Hawks adds two interesting facts about the ancestral variant: "So far there is no reporting on this variant in H. antecessor or H. erectus data. One interesting possibility for Homo naledi is that the species may have contributed genes to modern humans. The ancestral COL17A1 variant has not yet been seen in the genomes of living people, which at least suggests that this part of the genome did not have a naledi origin." (See the study on the CO17A1 in Madupe et al., 2017 who mention that Homo erectus and Homo antecessor were not sampled for this amino acid.

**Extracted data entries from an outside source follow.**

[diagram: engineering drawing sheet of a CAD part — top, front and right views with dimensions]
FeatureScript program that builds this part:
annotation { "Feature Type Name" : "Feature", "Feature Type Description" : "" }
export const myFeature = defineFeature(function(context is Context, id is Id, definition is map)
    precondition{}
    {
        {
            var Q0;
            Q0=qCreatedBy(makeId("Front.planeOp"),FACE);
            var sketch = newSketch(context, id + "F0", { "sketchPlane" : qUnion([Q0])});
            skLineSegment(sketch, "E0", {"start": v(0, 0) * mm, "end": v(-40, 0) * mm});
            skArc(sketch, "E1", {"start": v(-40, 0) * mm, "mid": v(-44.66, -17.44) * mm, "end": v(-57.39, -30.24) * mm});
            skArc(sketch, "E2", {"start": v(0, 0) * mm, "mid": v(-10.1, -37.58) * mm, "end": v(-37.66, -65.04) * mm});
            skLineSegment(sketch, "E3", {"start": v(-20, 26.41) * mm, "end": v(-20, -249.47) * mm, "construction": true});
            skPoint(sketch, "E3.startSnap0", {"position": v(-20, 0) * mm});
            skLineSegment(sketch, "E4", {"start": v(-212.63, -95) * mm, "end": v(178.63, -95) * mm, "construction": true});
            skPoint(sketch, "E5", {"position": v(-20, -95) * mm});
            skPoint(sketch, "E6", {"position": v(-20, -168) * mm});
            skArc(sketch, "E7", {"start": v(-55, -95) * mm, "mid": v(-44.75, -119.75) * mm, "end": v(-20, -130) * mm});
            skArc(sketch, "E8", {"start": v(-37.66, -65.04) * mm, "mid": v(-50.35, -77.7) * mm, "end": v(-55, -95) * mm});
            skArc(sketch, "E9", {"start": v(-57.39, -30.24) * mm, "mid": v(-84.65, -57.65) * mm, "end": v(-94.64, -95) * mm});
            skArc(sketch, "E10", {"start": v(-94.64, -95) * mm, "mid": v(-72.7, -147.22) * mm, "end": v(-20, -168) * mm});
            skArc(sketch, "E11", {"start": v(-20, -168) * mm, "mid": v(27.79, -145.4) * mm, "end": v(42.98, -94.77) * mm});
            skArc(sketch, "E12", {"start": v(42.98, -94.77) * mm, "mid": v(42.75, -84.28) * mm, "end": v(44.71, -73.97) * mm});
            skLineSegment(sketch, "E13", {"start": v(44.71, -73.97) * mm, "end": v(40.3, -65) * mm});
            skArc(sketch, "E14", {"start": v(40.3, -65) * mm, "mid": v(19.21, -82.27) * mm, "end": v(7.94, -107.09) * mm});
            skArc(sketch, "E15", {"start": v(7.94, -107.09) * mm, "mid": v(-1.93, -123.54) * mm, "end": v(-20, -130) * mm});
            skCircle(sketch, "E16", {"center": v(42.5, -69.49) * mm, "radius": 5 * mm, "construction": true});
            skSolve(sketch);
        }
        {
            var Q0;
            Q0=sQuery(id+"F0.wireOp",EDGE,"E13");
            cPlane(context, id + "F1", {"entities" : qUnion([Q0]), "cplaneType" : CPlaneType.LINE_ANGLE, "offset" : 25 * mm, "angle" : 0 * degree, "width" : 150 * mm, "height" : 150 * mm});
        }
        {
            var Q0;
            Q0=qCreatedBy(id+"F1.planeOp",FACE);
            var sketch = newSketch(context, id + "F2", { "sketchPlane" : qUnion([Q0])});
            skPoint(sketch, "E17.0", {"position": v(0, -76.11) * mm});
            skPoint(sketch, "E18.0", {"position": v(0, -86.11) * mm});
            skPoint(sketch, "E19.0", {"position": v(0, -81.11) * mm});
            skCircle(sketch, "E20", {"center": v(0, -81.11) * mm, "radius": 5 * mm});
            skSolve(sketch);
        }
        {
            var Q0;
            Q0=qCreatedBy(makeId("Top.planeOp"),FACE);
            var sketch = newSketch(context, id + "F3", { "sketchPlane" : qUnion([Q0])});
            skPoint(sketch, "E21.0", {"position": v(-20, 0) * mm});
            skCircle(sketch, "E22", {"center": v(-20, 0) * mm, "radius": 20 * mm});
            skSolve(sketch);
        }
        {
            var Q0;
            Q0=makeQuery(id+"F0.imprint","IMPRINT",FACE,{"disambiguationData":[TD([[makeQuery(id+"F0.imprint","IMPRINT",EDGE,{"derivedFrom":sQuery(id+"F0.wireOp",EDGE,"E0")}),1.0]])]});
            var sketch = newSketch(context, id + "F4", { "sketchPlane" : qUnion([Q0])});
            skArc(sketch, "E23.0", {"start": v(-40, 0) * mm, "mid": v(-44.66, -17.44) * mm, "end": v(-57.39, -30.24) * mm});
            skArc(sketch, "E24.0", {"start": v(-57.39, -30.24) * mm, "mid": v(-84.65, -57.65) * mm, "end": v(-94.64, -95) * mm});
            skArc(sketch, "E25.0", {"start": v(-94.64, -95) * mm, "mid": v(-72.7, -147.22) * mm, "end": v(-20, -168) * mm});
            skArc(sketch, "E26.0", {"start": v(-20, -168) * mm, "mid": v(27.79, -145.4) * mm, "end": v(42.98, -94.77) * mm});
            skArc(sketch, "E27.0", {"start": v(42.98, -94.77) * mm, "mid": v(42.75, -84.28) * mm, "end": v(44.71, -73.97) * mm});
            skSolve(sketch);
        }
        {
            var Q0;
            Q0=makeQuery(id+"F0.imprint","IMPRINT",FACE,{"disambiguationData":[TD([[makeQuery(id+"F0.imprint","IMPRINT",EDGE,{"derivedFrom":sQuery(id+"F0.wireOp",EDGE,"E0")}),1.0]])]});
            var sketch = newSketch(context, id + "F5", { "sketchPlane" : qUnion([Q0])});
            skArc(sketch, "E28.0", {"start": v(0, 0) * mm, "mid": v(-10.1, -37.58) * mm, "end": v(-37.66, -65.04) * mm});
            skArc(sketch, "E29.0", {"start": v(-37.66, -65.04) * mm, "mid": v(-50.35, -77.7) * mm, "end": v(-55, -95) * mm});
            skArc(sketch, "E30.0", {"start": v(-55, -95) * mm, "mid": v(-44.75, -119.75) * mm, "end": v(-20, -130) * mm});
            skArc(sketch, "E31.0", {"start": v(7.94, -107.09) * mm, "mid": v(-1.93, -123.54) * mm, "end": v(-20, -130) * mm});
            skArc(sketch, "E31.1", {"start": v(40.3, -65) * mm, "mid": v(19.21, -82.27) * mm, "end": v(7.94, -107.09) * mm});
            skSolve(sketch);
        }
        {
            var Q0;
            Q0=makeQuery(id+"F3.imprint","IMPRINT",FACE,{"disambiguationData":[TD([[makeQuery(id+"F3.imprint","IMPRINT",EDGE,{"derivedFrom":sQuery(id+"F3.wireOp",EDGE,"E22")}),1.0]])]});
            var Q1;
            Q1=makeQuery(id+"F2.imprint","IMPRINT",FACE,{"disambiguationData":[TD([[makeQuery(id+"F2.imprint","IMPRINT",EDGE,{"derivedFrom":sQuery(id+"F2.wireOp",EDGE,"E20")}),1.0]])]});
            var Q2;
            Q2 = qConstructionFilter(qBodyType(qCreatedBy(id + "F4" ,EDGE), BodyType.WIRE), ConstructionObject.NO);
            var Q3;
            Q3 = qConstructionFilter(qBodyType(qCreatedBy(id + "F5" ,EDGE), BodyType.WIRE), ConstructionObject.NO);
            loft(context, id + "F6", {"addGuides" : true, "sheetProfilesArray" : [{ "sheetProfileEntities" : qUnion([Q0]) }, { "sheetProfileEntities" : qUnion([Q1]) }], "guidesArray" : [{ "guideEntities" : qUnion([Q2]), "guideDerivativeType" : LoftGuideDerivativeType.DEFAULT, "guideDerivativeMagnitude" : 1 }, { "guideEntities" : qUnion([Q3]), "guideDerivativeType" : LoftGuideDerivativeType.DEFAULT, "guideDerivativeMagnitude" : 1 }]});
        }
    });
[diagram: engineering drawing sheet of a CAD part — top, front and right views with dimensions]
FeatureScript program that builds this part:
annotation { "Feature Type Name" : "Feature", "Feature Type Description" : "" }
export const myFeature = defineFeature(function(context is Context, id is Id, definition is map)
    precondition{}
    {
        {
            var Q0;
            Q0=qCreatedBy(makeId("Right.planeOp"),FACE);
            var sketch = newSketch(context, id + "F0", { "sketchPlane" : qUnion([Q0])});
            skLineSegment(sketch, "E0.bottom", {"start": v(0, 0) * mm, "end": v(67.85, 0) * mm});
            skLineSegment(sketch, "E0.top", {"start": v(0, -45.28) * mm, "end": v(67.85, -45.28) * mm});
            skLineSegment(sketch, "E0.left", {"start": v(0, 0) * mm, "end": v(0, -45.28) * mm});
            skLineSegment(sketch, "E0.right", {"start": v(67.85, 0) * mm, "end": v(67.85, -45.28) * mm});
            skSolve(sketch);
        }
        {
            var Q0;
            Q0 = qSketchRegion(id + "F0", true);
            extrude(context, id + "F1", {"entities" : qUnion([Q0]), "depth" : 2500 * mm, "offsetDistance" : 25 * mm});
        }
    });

The paper published in Cell by Madupe, Hawks, et al., on June 24, 2026 still supports a homo affiliation for naldedi: "... the archaic COL17A1 P635 variant we observe in 5 H. naledi individuals is derived in Denisovans, Neanderthals, and modern humans, and it has not been covered in H. erectus, from either Dmanisi (Georgia) or China, and Homo antecessor.17,29 Interestingly, though, it has been observed in two P. robustus specimens, namely SK835 and SK14132. Determining which variant is present in this and other informative positions, in other extinct hominin species, such as H. erectus and Australopithecus africanus, will help clarify the phylogenetic position of H. naledi."


I have posted about the possibility that Homo habilis is not a homo (more likely an australopithecine), and related to Homo naledi. Today's post adds more evidence to this possibility.


It is intriguing though, to imagine an evolution of homo genus in Eurasia, with australopiths evolving in Africa, (see my post about this), and a much later entry "into Africa" "Out of Asia" of more advanced hominins 300 kya, modern humans.